(SUPPLIED DATA begins)

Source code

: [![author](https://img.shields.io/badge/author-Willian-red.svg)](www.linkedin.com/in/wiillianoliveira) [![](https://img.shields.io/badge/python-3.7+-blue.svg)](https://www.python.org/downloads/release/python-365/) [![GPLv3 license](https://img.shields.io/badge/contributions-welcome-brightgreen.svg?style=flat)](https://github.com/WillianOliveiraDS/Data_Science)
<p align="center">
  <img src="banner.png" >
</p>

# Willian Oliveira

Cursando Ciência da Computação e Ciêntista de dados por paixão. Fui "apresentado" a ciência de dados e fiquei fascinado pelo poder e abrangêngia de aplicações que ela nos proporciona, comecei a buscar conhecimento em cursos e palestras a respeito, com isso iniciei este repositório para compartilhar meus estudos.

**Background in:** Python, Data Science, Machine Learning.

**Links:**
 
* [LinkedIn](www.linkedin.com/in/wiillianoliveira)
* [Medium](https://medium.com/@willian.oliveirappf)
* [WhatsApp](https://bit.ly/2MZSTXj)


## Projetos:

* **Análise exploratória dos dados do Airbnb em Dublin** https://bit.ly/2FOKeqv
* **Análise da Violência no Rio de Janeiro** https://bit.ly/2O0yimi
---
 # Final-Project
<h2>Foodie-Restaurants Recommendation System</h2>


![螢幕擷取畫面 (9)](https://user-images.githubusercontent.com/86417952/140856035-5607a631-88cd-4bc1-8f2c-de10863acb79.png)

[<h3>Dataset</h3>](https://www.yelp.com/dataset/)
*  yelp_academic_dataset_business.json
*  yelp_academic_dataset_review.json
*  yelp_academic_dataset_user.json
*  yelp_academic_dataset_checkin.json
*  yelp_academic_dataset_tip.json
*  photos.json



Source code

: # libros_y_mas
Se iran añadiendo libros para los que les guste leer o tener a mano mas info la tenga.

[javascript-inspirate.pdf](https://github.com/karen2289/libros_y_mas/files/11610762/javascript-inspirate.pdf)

(SUPPLIED DATA ends)

◆ **REQUEST**: Write the records out once more, exactly as shown.

◆ **TASK RESPONSE**:
Source code

: [![author](https://img.shields.io/badge/author-Willian-red.svg)](www.linkedin.com/in/wiillianoliveira) [![](https://img.shields.io/badge/python-3.7+-blue.svg)](https://www.python.org/downloads/release/python-365/) [![GPLv3 license](https://img.shields.io/badge/contributions-welcome-brightgreen.svg?style=flat)](https://github.com/WillianOliveiraDS/Data_Science)
<p align="center">
  <img src="banner.png" >
</p>

# Willian Oliveira

Cursando Ciência da Computação e Ciêntista de dados por paixão. Fui "apresentado" a ciência de dados e fiquei fascinado pelo poder e abrangêngia de aplicações que ela nos proporciona, comecei a buscar conhecimento em cursos e palestras a respeito, com isso iniciei este repositório para compartilhar meus estudos.

**Background in:** Python, Data Science, Machine Learning.

**Links:**
 
* [LinkedIn](www.linkedin.com/in/wiillianoliveira)
* [Medium](https://medium.com/@willian.oliveirappf)
* [WhatsApp](https://bit.ly/2MZSTXj)


## Projetos:

* **Análise exploratória dos dados do Airbnb em Dublin** https://bit.ly/2FOKeqv
* **Análise da Violência no Rio de Janeiro** https://bit.ly/2O0yimi
---
 # Final-Project
<h2>Foodie-Restaurants Recommendation System</h2>


![螢幕擷取畫面 (9)](https://user-images.githubusercontent.com/86417952/140856035-5607a631-88cd-4bc1-8f2c-de10863acb79.png)

[<h3>Dataset</h3>](https://www.yelp.com/dataset/)
*  yelp_academic_dataset_business.json
*  yelp_academic_dataset_review.json
*  yelp_academic_dataset_user.json
*  yelp_academic_dataset_checkin.json
*  yelp_academic_dataset_tip.json
*  photos.json



Source code

: # libros_y_mas
Se iran añadiendo libros para los que les guste leer o tener a mano mas info la tenga.

[javascript-inspirate.pdf](https://github.com/karen2289/libros_y_mas/files/11610762/javascript-inspirate.pdf)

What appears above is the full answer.